= Grace Skogstad =

Canadian political scientist

Grace Skogstad is a Canadian political scientist and professor at the University of Toronto. and a cross-appointed affiliate faculty in the Munk School of Global Affairs and Public Policy at the University of Toronto.

== Education and career ==
Grace Skogstad holds a BA (Hons) and MA from the University of Alberta, and a PhD in political science from the University of British Columbia. Prior to joining the University of Toronto in 1986, she was a Killam Postdoctoral Fellow at Dalhousie University, an associate professor of political science at St. Francis Xavier University in Antigonish, Nova Scotia, and a visiting associate professor in the School of Public Administration at Carleton University, Ottawa. At the University of Toronto, she directed the Transatlantic Master’s Program in Public Policy and the Global Economy (1997-2001) and served as chair of the Department of Political Science at the University of Toronto Scarborough (2012–2020).

She has served on editorial advisory boards for Cambridge University Press (Studies in Comparative Public Policy Series), the University of Toronto Press (Comparative Political Economy and Public Policy series), the Canadian Journal of Political Science, Canadian Political Science Review,  Policy Sciences, and Policy and Society.

Grace Skogstad is known for serving as a consultant to the Government of Ontario, the Government of Canada, the Canadian Centre for Management Development, the Canadian Human Rights Commission, the Science Council of Canada, and the Council of Canadian Academies, and has prepared briefs for a number of Canadian policy institutes.

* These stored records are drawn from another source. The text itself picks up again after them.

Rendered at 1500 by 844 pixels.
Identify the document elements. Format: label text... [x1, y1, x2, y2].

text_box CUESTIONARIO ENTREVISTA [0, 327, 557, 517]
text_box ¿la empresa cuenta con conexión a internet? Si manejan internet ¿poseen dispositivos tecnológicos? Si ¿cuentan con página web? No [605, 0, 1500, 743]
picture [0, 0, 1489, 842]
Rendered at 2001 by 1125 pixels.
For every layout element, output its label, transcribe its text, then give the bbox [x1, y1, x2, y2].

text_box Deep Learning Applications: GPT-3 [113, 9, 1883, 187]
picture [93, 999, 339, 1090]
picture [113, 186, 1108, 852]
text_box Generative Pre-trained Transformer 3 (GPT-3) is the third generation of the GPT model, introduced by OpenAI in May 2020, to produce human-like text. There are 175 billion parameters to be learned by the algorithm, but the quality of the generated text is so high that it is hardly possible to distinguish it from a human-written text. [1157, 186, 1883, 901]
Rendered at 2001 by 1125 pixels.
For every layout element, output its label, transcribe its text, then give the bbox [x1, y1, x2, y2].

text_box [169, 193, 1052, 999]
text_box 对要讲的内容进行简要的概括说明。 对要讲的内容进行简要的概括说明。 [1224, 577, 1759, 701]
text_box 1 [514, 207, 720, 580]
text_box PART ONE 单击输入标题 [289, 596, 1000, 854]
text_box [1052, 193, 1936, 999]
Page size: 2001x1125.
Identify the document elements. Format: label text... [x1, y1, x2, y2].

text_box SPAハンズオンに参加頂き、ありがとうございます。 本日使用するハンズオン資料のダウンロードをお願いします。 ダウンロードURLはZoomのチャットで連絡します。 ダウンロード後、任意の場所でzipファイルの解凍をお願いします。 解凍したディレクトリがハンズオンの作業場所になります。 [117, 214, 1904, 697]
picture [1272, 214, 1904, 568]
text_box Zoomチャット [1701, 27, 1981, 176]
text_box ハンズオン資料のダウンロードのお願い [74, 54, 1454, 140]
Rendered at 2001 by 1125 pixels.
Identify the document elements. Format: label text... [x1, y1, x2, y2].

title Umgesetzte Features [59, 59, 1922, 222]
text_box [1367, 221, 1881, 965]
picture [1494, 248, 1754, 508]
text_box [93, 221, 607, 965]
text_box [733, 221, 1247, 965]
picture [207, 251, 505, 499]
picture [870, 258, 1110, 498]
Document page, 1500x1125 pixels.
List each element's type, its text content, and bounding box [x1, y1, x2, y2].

She has been an active participant in several international Conferences on Public Policy, as a panelist and recognized international scholar. In 2019 she was elected as President of the International Public Policy Association for two years.

== Research interests ==
Grace Skogstad is a specialist in Canadian politics and comparative public policy. Her research on Canadian politics has focused primarily on Canadian federalism and public policy-making. She is recognized as Canada’s foremost authority on the politics of agricultural policy-making in Canada. Her comparative public policy research has examined North American, European Union, and international policies with respect to genetically modified crops and foods, and biofuels. Her research has appeared in a number or books and international journals, including the Journal of European Integration, Journal of Comparative Policy Analysis, Policy Sciences, Biomass and Bioenergy, Publius: The Journal of Federalism, Journal of Common Market Studies, Journal of European Public Policy, the Australian Journal of Political Science, Global Governance journal, Journal of Public Policy and the Essential Readings in Canadian Government and Politics; and many others. Professor Skogstad has received research grants for her research from the Social Sciences and Humanities Research Council of Canada.

== Awards and honours ==
Grace Skogstad, in 2023, is the previous president of the International Public Policy Association.

She was President of the Canadian Political Science Association in 2002-2003. She received the Mildred A. Schwartz Lifetime Achievement Award from the American Political Science Association in August 2019. She  was invited to give the Seagram Lecture at the McGill Institute for the Study of Canada, McGill University in May 2006. In 2007-2008, she held a Senior Fernand Braudel Fellowship at the  European University Institute, Florence, Italy.

== Selected publications ==
Professor Skogstad has published ten books, and over 70 articles and book chapters. Her substantive areas of focus are North American and EU policies with respect to agriculture, genetically modified crops and foods, and, biofuels.

- Herman Bakvis and Grace Skogstad, eds. Canadian Federalism: Performance, Effectiveness and Legitimacy, 4th edition, University of Toronto Press, forthcoming 2020.
- Grace Skogstad, David Cameron, Martin Papillon, and Keith Banting, eds. The Global Promise of Federalism. Toronto: University of Toronto Press, 2013, 312 pp.
- Herman Bakvis and Grace Skogstad, eds. Canadian Federalism: Performance, Effectiveness and Legitimacy, 3rd edition, Oxford University Press, 2012, 378 pp.
- Grace Skogstad, ed. Policy Paradigms, Transnationalism, and Domestic Politics. Toronto: University of Toronto Press, 2011, 253 pp.
- Grace Skogstad and Amy Verdun, eds. The Common Agricultural Policy: Continuity and Change. Routledge, 2010, 169 pp.
- Internationalization and Canadian Agriculture: Policy and Governing Paradigms. University of Toronto Press, 2008, 373 pp.
- Herman Bakvis and Grace Skogstad, eds. Canadian Federalism: Performance, Effectiveness and Legitimacy, Second edition, Oxford University Press, 2008, 408 pp
- Grace Skogstad and Andrew Cooper, eds. Agricultural Trade: Domestic Pressures and International Tensions, Montreal: Institute for Research on Public Policy, 1990, 178 pp.
- William D. Coleman and Grace Skogstad, eds. Policy Communities and Public Policy in Canada, Toronto: Copp Clark Pitman, 1990, 338 pp.
- The Politics of Agricultural Policy-Making in Canada. Toronto: University of Toronto Press, 1987, 229 pp.